Outages: Yesterday there were GPFS problems related to the kernal issue on some nodes that had not yet been upgraded. This prevented interactive logins for a while.
Upcoming downtimes: At some point there will be downtime for home and common replacement. HPSS has a downtime Thursday 12/9. A networking change is needed on eliza16-18 and that will happen 12/8 for a couple hours.
New hardware: The new torque server is up and the plan is to use the nodes being retired from racks 23 and 24 to test it. We will need to test OSG software with torque but it is in use on other NERSC systems. The other new hardware is mostly up.

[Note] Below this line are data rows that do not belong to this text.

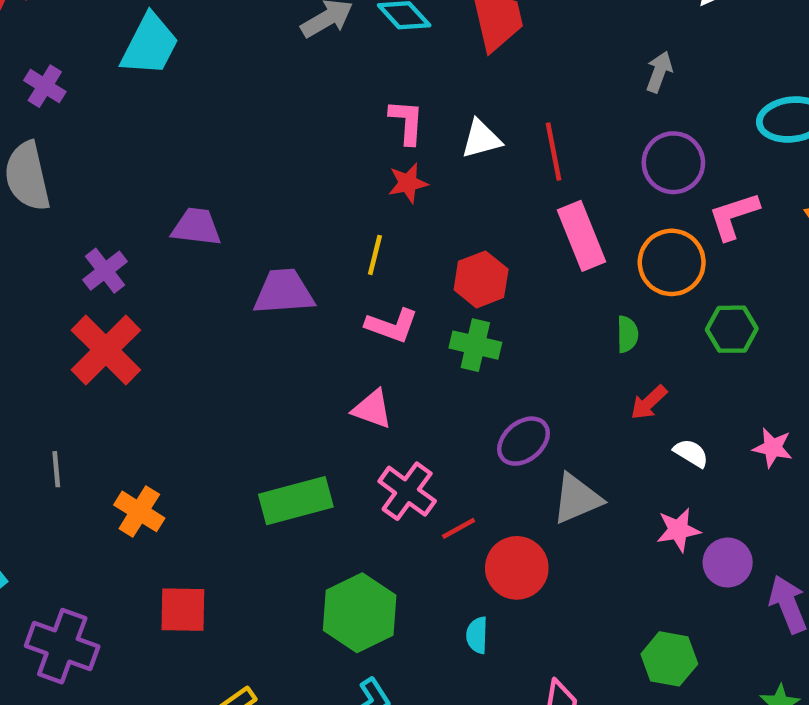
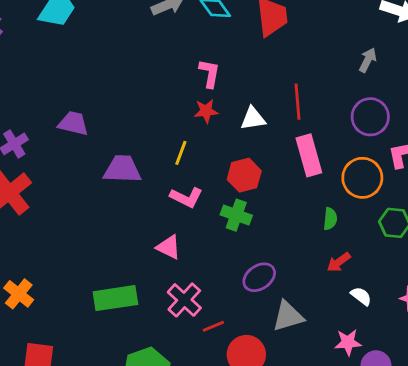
white triangle: (481, 139) -> (253, 119), moved

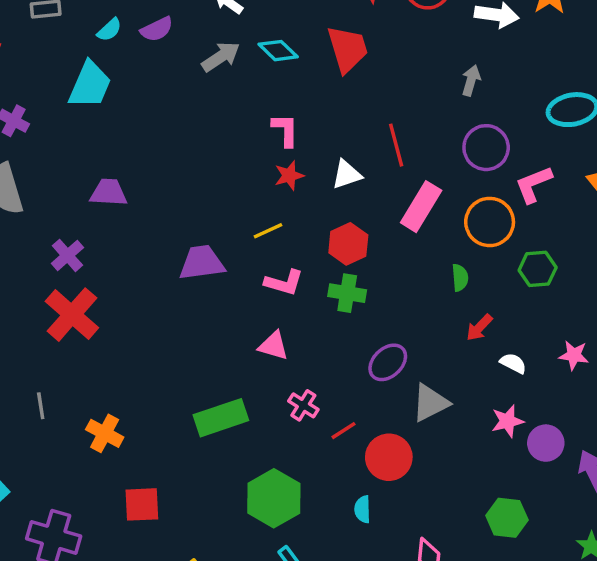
purple trapezoid: (73, 123) -> (109, 192), moved
yellow line: (181, 153) -> (268, 231), turned 55
pink rectangle: (309, 155) -> (421, 207), turned 57
pink cross: (184, 300) -> (303, 405), size x0.7

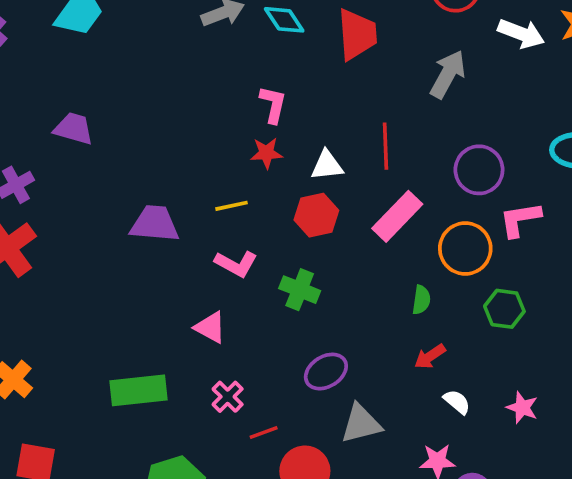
gray arrow: (471, 80) -> (448, 74), moved, size x1.5
red hexagon: (348, 244) -> (316, 215), moved

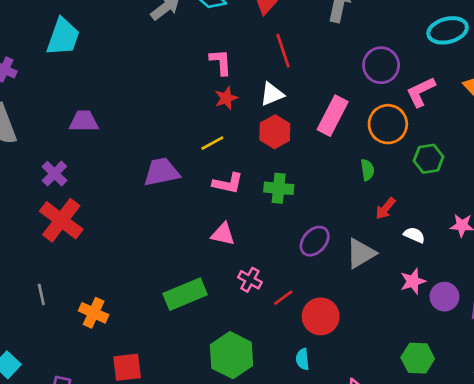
red line: (386, 146) -> (283, 51), moved
gray triangle: (361, 424) -> (361, 253), moved

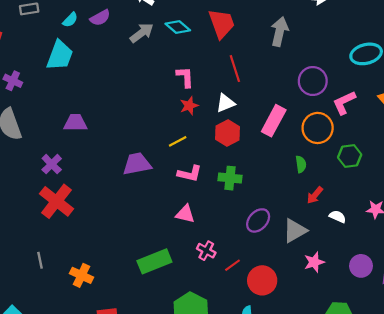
pink star: (413, 281) -> (314, 262), moved

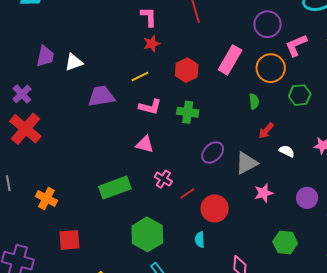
white triangle: (225, 103) -> (74, 62), moved
purple trapezoid: (75, 123) -> (45, 56), turned 100

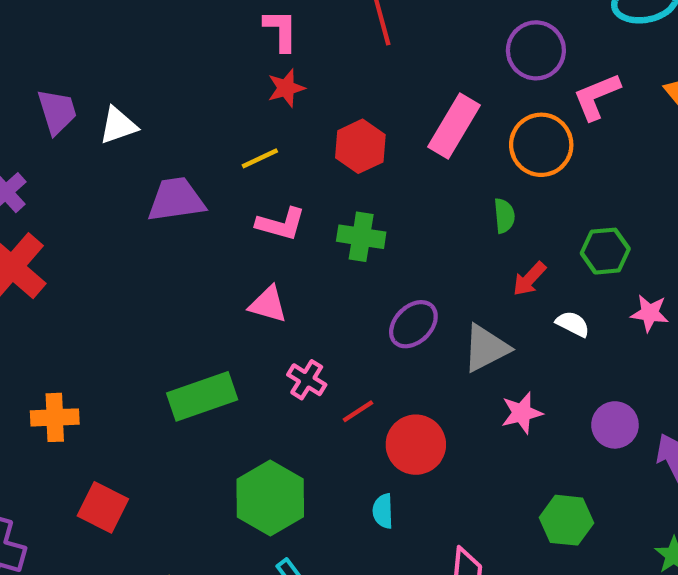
purple trapezoid: (45, 56) -> (57, 112), turned -30
green hexagon: (300, 95) -> (605, 251), moved
orange cross: (46, 198) -> (55, 417), turned -30
red square: (69, 240) -> (103, 507), turned 30

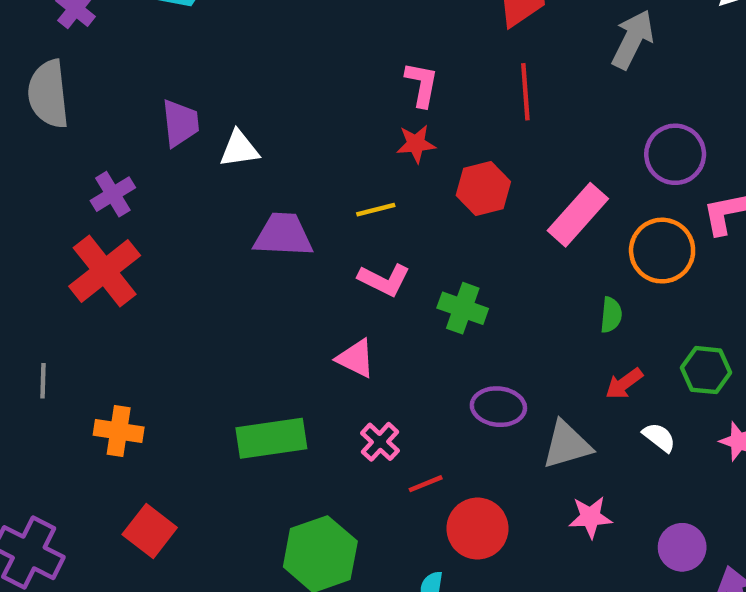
red hexagon: (360, 146) -> (483, 189), moved
purple ellipse: (413, 324) -> (498, 407), turned 39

SL302 retirement: Was scheduled for 11/1 but is still around. Requires downtime on interactive node.
- The iptables on alice nodes were fixed.
- Jeff P. mentioned that he met w/HPSS people regarding data transfer plans and they approve of what is going to happen.
- Joanna brought up eliza7 quotas being oversubscribed. This is not yet fixed because dayabay needs to clear some space and they were waiting on the new hardware. Craig said he'd clear out the space today or tomorrow.
- Thomas mentioned that they plan to buy about 15TB of disk space to replace eliza11.
- Eric mentioned that there will be a meeting in 2 weeks on 12/21.
- Eric described the plans to roll out the new PDSF website in min-January. Will do a demo at upcoming users meeting(s).